**Records for this exercise**
◆ ◆ ◆ ◆
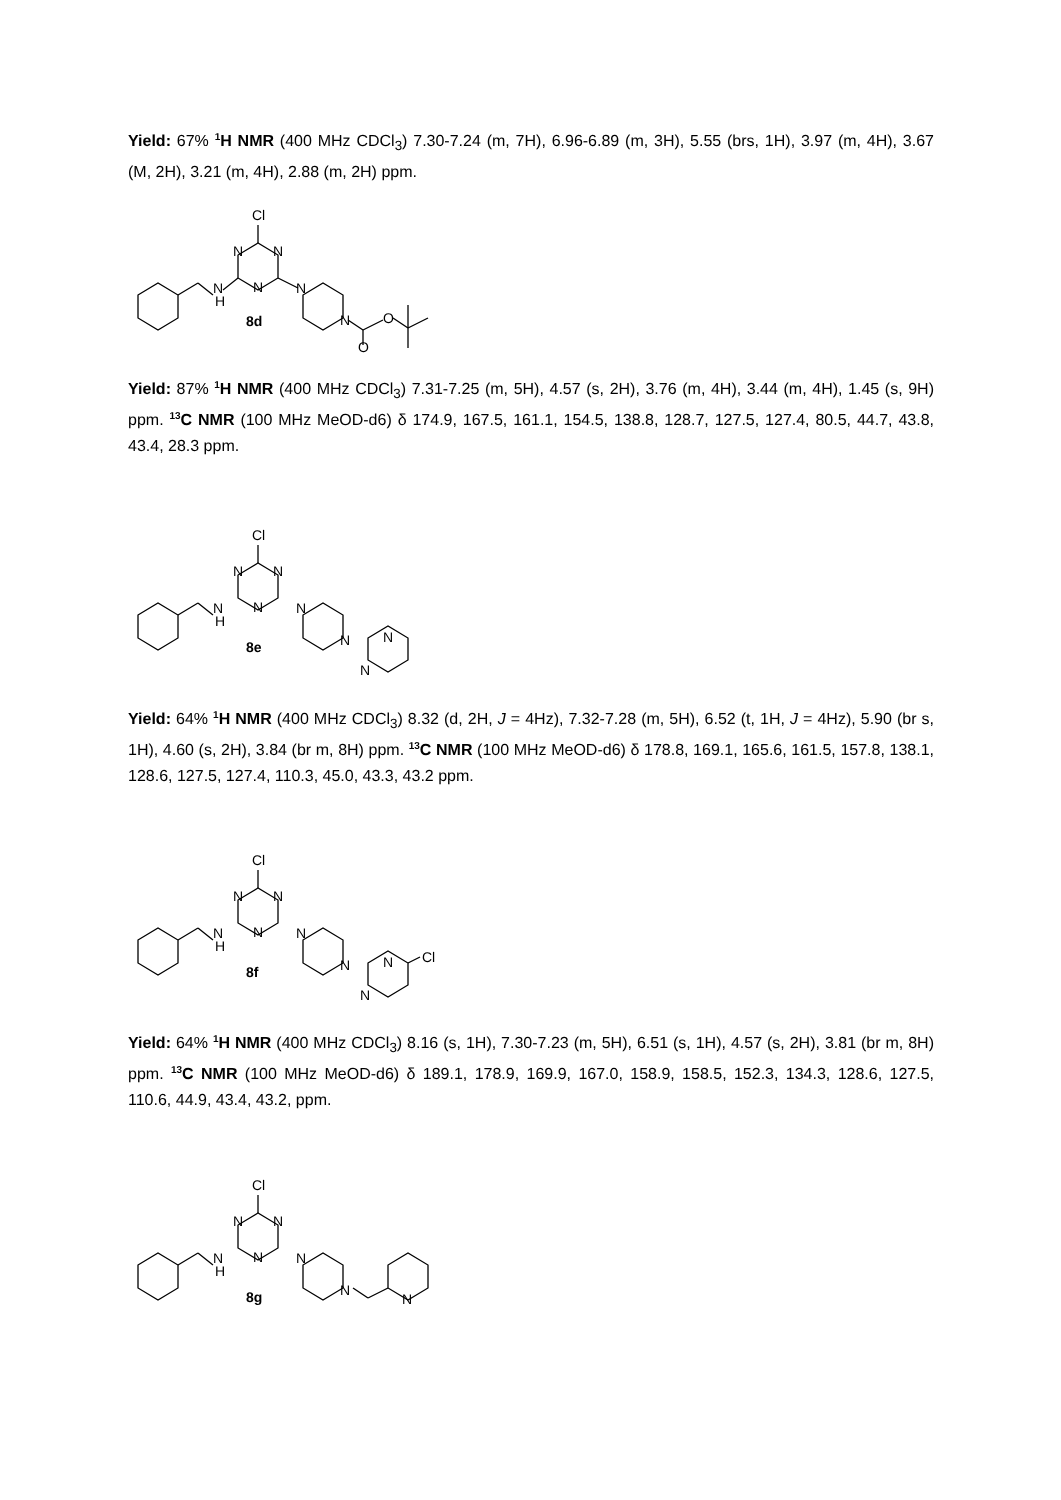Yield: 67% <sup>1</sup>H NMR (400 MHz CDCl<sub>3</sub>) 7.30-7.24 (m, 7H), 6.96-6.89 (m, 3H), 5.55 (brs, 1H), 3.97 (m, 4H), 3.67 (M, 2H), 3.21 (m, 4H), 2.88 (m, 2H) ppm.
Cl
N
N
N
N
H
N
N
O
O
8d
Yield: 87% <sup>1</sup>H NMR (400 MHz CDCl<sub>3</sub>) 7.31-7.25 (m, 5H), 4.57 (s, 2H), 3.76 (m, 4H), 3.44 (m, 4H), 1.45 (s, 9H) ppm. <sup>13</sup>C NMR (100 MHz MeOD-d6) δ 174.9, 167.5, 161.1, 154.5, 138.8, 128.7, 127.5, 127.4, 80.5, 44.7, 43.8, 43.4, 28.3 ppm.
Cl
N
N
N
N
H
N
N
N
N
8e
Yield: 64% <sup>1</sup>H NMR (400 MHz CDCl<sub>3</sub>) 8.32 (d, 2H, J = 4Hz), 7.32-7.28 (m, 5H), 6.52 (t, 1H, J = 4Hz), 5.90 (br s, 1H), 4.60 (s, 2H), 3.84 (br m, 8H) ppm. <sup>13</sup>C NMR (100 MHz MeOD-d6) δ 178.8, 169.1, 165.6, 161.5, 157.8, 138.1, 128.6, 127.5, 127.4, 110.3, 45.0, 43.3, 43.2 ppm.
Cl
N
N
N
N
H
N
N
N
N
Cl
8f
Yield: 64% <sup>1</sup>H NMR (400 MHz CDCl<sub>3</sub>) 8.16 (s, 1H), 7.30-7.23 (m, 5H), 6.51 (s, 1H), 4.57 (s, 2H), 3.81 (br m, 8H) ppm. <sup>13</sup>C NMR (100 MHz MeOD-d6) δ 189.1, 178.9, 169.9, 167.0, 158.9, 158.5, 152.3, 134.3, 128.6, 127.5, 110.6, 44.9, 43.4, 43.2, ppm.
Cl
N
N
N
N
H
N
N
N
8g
◆ ◆ ◆ ◆
**Exercise description**
Throughout the records above, find the lines in which the word "MeOD" appears and return them.

**Solution**
Yield: 87% <sup>1</sup>H NMR (400 MHz CDCl<sub>3</sub>) 7.31-7.25 (m, 5H), 4.57 (s, 2H), 3.76 (m, 4H), 3.44 (m, 4H), 1.45 (s, 9H) ppm. <sup>13</sup>C NMR (100 MHz MeOD-d6) δ 174.9, 167.5, 161.1, 154.5, 138.8, 128.7, 127.5, 127.4, 80.5, 44.7, 43.8, 43.4, 28.3 ppm.
Yield: 64% <sup>1</sup>H NMR (400 MHz CDCl<sub>3</sub>) 8.32 (d, 2H, J = 4Hz), 7.32-7.28 (m, 5H), 6.52 (t, 1H, J = 4Hz), 5.90 (br s, 1H), 4.60 (s, 2H), 3.84 (br m, 8H) ppm. <sup>13</sup>C NMR (100 MHz MeOD-d6) δ 178.8, 169.1, 165.6, 161.5, 157.8, 138.1, 128.6, 127.5, 127.4, 110.3, 45.0, 43.3, 43.2 ppm.
Yield: 64% <sup>1</sup>H NMR (400 MHz CDCl<sub>3</sub>) 8.16 (s, 1H), 7.30-7.23 (m, 5H), 6.51 (s, 1H), 4.57 (s, 2H), 3.81 (br m, 8H) ppm. <sup>13</sup>C NMR (100 MHz MeOD-d6) δ 189.1, 178.9, 169.9, 167.0, 158.9, 158.5, 152.3, 134.3, 128.6, 127.5, 110.6, 44.9, 43.4, 43.2, ppm.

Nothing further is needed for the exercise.